Worth It or Not? The New Sun Protectors
What they are: A wristband and stickers (for your shoulders or forearms) that turn a different color when it's time to reapply sunscreen.
How they work: The products function like transition lenses (which gradually darken when exposed to light), recognizing UV rays and changing color accordingly.
Why you might want to try them: "They're a constant reminder that you need to use sun protection," says Jeffrey Dover, MD, president of the American Society for Dermatologic Surgery. If you're the forgetful type when it comes to sunscreen, the prompting can't hurt.
Caveat emptor: The amount of UV exposure that triggers sunburn varies from person to person.
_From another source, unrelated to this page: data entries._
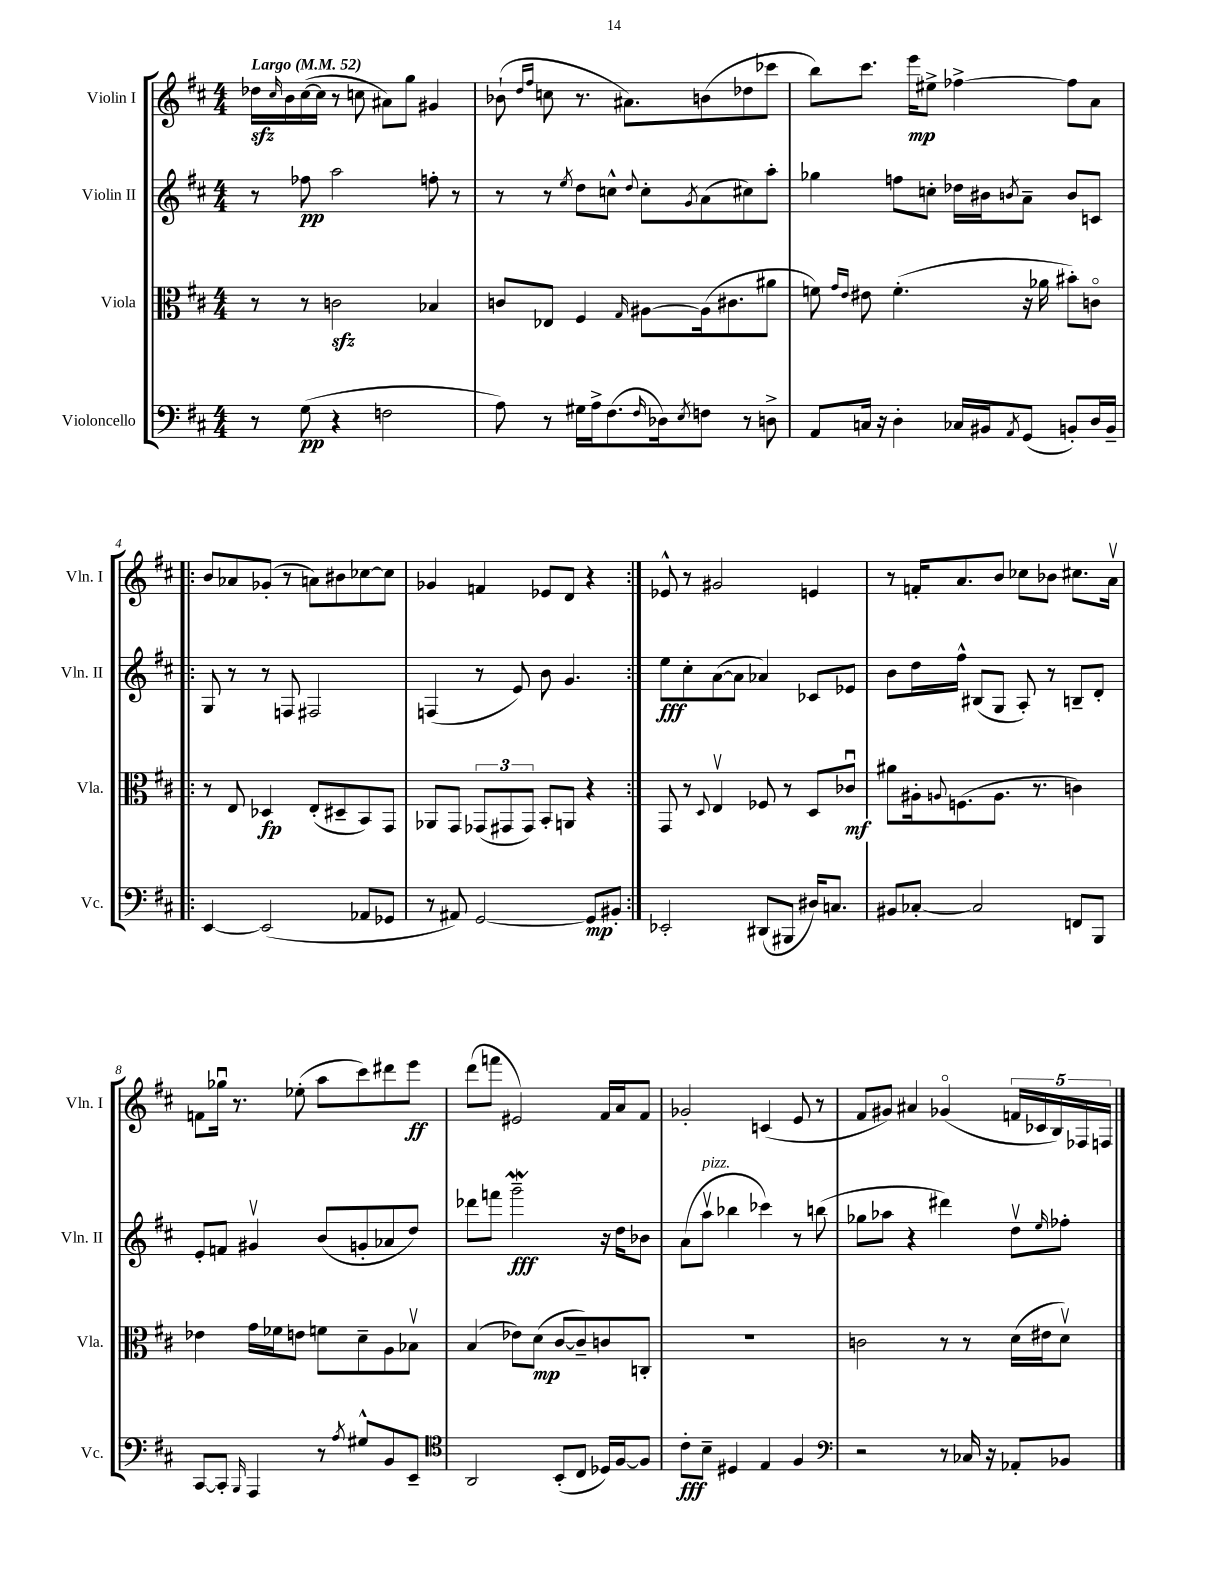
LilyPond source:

<<
\new StaffGroup <<
\new Staff = "s0" \with { instrumentName = "Violin I" shortInstrumentName = "Vln. I" } {
    \clef treble \key d \major \numericTimeSignature \time 4/4 \tempo "Largo" 4 = 52
    des''16\sfz \grace { cis''16 } b'16 cis''16~( cis''16 r8 c''8 ais'8) g''8 gis'4 |
    bes'8-!( \grace { d''16 fis''16 } c''8 r8. ais'8.) b'8( des''8 ces'''8 |
    b''8) cis'''8. e'''16\mp eis''8-> fes''4~-> fes''8 a'8 |
    \repeat volta 2 { b'8 aes'8 ges'8-.( r8 a'8) bis'8 ces''8~ ces''8 |
    ges'4 f'4 ees'8 d'8 r4 | }
    ees'8-^ r8 gis'2 e'4 |
    r8 f'16-. a'8. b'8 ces''8 bes'8 cis''8. a'16\upbow |
    f'8 ges''16\downbow r8. ees''8-.( a''8 cis'''8) dis'''8 e'''8\ff |
    d'''8( f'''8 eis'2) fis'16 a'16 fis'8 |
    ges'2-. c'4( e'8 r8 |
    fis'8 gis'8) ais'4 ges'4\flageolet( \tuplet 5/4 { f'16 ces'16 b16) fes16 f16 } \bar "|." |
}
\new Staff = "s1" \with { instrumentName = "Violin II" shortInstrumentName = "Vln. II" } {
    \clef treble \key d \major \numericTimeSignature \time 4/4
    r8 fes''8\pp a''2 f''8-. r8 |
    r8 r8 \acciaccatura { e''8 } d''8 c''8-^ \appoggiatura { d''8 } c''8-. \acciaccatura { g'8 } a'8( cis''8) a''8-. |
    ges''4 f''8 c''8-. des''16 bis'16 \acciaccatura { b'8 } a'8-- b'8 c'8 |
    \repeat volta 2 { g8 r8 r8 f8 fis2 |
    f4( r8 e'8) b'8 g'4. | }
    e''8\fff cis''8-. a'8~( a'8 aes'4) ces'8 ees'8 |
    b'8 d''16 fis''16-^ bis8( g8 a8-.) r8 b8-- d'8-. |
    e'8-. f'8 gis'4\upbow b'8( g'8-. aes'8 d''8) |
    des'''8 f'''8 g'''2--\mordent\fff r16 d''16 bes'8 |
    a'8( a''8\upbow^\markup { \italic "pizz." } bes''4 ces'''4) r8 b''8( |
    ges''8 aes''8 r4 dis'''4) d''8\upbow \grace { e''16 } fes''8-. \bar "|." |
}
\new Staff = "s2" \with { instrumentName = "Viola" shortInstrumentName = "Vla." } {
    \clef alto \key d \major \numericTimeSignature \time 4/4
    r8 r8 c'2\sfz bes4 |
    c'8 ees8 fis4 \grace { g16 } ais8~ ais16( cis'8. ais'8 |
    f'8) \grace { g'16 e'16 } eis'8 f'4.-.( r16 aes'16 bis'8-.) c'8\flageolet |
    \repeat volta 2 { r8 e8 des4\fp e8-.( dis8-- b,8) g,8 |
    aes,8 g,8 \tuplet 3/2 { ges,8( gis,8 gis,8) } b,8-. a,8 r4 | }
    g,8 r8 \appoggiatura { d8 } e4\upbow fes8 r8 d8 ces'8\downbow\mf |
    ais'8 ais16-. \appoggiatura { a8 } f8.( a8. r8. c'4) |
    ees'4 g'16 fes'16 e'8 f'8 d'8-- a8 bes8\upbow |
    b4( ees'8) d'8\mp( cis'8~ cis'8--) c'8 c8-. |
    R1 |
    c'2 r8 r8 d'16( eis'16 d'8\upbow) \bar "|." |
}
\new Staff = "s3" \with { instrumentName = "Violoncello" shortInstrumentName = "Vc." } {
    \clef bass \key d \major \numericTimeSignature \time 4/4
    r8 g8\pp( r4 f2 |
    a8) r8 gis16 a16-> fis8.( \grace { fis16 } des16) \acciaccatura { e8 } f8 r8 d8-> |
    a,8 c16 r16 d4-. ces16 bis,16 \acciaccatura { a,8 } g,8( b,8-.) d16 b,16-- |
    \repeat volta 2 { e,4~ e,2( aes,8 ges,8 |
    r8 ais,8) g,2~ g,8\mp bis,8-. | }
    ees,2-. dis,8( bis,,8 dis16) c8. |
    bis,8 ces8~-. ces2 f,8 b,,8 |
    cis,8~ cis,8-. \grace { b,,16 } a,,4 r8 \acciaccatura { a8 } gis8-^ b,8 e,8-- |
    \clef tenor a,2 b,8-.( cis8 des16) fis16~ fis8 |
    cis'8-.\fff b8-- dis4 e4 fis4 |
    \clef bass r2 r8 ces16 r16 aes,8-. bes,8 \bar "|." |
}
>>
>>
Don't rely solely on these products, and reapply sunscreen every two hours when the sun is strongest (from 10 a.m. to 4 p.m.).
Worth it?: ***
2. SunPill and Life Extension Enhanced Fernblock with Sendara
What they are: Daily supplements that help protect against UV damage.
How they work: The pills contain polypodium leucotomos, an antioxidant fern extract that has been shown to inhibit UV-induced free radical molecules that can damage skin cells.
Why you might want to try them: "Oral sun protection can help prevent DNA damage in both the outer and deep layers of skin," says Ariel Ostad, MD, clinical assistant professor of dermatology at New York University Medical Center. The extra insurance is a worthwhile investment if you're heading for a beach vacation or spending a day on the water.
Caveat emptor: Though one study found that polypodium leucotomos decreased sunburned skin cells by 27 percent, dermatologists recommend you use the pills in conjunction with broad-spectrum sunscreens.
Worth it?: ***
What it is: A powder you add to detergent that coats clothes (imperceptibly) with sunscreen for up to 20 washes.
How it works: SunGuard includes Tinosorb FD, a chemical sunscreen that adheres to fabric and absorbs UV rays before they can reach your skin.
Why you might want to try it: An untreated white T-shirt offers sun protection equivalent to about an SPF 5. Washing it with SunGuard gives it the equivalent of an SPF 30, says Anne Chapas, MD, assistant clinical professor of dermatology at New York University School of Medicine.
Caveat emptor: Unless it's your burka you're washing with SunGuard, don't toss your regular sunscreen—continue to apply it to uncovered skin 30 minutes before going outside. (And don't forget the tops of your ears.)